▶ **TAREA POR REALIZAR**
Responde estas preguntas según el texto sobre el pueblo bueno y sabio:
(a) ¿A qué país viaja el pueblo bueno y sabio en la primera oración?
(b) ¿En qué clase viaja ese pueblo cuando visita París?
(c) ¿Qué contratos se asigna el pueblo bueno cuando gobierna?

▶ **TEXTO DEL EJERCICIO**
════════════════

El pueblo bueno y sabio viaja a Japón. El mismo pueblo que exige disculpas a la corona española se toma unos días de descanso en Portugal.
Ese pueblo, ese mismo pueblo, viaja en primera clase cuando visita París.
El pueblo viste Gucci como “Dato Protegido”; el pueblo bueno asiste a la Fórmula 1.
Vive en La Vista o tiene casa en Lomas de Angelópolis, y niega a su familia cuando le conviene. Es tan sabio que hasta celebra que, de vez en cuando, la UIF le congele las cuentas bancarias, de vez en cuando es bueno sacar a airear el efectivo que está en caja fuerte para que no se llene de hongos y para que se oree si no se pusieron los fajos al alto vacío.
Cuando gobierna, el pueblo bueno se asigna contratos millonarios: obra pública, suministro de medicinas, fumigaciones a hospitales, uniformes para las escuelas. Es bueno —y sobre todo sabio— cuando llega al poder y no solo cambia de coche y de casa, sino también de esposa… y de amante.

════════════════

[Entradas de datos almacenados]

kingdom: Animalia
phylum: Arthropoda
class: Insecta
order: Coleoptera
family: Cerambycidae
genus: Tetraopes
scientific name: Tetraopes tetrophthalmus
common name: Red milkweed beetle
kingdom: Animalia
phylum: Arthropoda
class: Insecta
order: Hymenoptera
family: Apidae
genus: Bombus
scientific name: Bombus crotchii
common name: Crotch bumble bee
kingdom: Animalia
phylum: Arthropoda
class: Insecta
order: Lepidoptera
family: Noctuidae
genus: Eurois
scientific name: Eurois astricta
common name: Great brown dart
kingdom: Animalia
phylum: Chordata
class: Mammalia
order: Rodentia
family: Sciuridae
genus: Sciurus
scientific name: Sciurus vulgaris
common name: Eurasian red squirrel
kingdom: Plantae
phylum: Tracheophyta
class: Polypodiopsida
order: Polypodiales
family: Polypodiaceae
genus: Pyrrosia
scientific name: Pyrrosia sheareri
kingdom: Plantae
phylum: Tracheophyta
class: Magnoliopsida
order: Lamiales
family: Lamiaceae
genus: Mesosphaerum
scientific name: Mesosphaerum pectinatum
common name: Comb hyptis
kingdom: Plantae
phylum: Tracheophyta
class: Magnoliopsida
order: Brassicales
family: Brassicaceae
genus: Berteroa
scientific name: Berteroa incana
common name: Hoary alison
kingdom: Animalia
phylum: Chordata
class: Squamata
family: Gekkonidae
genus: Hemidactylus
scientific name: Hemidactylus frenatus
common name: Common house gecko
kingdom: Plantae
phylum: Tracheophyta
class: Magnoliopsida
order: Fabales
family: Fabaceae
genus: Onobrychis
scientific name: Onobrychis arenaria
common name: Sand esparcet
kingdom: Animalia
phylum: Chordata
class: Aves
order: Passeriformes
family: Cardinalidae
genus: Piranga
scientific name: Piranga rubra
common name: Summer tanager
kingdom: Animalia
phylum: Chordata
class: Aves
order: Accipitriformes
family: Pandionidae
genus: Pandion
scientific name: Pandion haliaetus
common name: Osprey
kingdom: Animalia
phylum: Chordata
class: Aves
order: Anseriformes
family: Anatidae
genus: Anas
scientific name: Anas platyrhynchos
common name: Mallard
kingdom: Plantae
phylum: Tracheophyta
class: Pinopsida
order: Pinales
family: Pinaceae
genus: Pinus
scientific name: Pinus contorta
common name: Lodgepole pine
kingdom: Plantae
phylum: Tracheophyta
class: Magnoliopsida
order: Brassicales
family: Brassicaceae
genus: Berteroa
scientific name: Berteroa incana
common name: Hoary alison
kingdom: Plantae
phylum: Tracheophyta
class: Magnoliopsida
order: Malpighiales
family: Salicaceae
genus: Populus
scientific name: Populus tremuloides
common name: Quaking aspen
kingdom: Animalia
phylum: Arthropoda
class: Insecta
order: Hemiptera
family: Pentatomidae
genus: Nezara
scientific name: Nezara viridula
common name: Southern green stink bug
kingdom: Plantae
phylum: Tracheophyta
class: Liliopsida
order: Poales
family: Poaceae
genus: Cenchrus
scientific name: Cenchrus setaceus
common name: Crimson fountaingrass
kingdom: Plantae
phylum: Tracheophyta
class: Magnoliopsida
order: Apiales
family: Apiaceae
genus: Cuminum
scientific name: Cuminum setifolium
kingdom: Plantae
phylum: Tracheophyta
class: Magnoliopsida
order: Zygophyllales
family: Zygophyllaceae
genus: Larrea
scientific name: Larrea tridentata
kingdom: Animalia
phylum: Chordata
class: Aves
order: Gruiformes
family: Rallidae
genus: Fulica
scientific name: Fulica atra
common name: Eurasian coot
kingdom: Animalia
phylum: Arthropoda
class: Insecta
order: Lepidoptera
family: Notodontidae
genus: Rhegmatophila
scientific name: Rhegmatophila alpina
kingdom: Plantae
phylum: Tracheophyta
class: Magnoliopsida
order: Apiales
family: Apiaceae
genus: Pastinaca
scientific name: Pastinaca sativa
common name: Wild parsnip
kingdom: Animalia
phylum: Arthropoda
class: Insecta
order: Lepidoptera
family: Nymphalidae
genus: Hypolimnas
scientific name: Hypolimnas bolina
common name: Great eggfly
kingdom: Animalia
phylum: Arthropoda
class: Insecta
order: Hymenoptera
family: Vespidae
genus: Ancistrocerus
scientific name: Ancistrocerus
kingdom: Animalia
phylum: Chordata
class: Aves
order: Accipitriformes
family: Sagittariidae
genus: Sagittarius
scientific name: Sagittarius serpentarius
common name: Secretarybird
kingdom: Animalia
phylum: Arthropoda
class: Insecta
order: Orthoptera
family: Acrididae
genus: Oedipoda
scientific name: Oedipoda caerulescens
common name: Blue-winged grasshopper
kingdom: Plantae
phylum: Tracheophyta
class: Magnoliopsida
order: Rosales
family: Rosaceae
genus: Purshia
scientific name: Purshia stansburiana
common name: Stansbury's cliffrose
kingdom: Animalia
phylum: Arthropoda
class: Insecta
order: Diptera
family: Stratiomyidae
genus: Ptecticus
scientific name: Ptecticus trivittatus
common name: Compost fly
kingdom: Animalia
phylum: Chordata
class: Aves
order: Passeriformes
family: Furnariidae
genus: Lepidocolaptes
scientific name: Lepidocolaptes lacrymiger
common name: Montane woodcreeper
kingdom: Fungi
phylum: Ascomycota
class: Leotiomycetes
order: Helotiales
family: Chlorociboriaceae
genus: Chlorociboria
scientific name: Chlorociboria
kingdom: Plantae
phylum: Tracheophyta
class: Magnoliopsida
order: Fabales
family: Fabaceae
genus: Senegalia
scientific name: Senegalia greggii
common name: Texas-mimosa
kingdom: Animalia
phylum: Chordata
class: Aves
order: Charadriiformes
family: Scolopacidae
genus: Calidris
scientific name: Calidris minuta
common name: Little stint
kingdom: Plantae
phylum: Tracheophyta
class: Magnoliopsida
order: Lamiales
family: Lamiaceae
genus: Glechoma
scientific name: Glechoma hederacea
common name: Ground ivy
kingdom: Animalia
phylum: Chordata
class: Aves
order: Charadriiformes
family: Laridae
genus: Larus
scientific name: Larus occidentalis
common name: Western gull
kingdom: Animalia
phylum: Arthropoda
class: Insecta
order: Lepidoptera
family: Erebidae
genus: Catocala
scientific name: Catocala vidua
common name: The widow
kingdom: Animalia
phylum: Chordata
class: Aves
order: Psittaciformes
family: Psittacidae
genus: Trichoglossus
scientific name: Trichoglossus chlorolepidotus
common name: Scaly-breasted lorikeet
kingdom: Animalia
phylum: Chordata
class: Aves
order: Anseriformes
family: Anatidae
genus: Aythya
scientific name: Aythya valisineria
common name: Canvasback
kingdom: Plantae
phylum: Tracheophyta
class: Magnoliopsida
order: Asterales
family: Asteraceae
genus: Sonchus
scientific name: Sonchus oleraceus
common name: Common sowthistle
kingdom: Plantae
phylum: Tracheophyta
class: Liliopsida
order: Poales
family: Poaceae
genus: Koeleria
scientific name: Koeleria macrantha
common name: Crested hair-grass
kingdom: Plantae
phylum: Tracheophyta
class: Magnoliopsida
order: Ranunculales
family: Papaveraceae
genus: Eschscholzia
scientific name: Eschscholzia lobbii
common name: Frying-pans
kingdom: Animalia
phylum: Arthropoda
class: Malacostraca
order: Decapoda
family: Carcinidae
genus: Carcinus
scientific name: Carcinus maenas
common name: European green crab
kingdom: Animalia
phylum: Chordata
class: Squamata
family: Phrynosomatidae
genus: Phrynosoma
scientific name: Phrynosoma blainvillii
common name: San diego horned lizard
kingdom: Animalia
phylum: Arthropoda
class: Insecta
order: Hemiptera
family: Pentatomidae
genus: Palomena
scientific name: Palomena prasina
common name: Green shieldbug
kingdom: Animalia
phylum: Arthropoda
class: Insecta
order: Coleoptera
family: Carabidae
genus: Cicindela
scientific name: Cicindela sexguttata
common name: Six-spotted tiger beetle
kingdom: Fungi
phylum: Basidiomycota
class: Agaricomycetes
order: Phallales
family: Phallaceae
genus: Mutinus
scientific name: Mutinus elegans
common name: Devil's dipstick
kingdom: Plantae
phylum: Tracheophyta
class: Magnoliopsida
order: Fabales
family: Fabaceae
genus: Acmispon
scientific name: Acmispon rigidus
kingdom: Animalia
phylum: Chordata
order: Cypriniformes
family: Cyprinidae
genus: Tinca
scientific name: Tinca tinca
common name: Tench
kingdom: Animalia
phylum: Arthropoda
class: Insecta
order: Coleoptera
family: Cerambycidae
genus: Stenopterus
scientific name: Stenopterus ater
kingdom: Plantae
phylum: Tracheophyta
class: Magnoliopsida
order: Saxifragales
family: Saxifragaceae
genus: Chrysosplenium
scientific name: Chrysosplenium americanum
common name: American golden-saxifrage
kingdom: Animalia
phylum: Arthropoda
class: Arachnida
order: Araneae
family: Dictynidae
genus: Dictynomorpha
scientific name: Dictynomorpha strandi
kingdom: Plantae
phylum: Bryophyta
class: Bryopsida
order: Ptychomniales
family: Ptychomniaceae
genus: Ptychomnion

════════════════

▶ **RESPUESTA AL EJERCICIO**
(a) Viaja a Japón.
(b) Viaja en primera clase.
(c) Se asigna contratos millonarios de obra pública, suministro de medicinas, fumigaciones a hospitales y uniformes para las escuelas.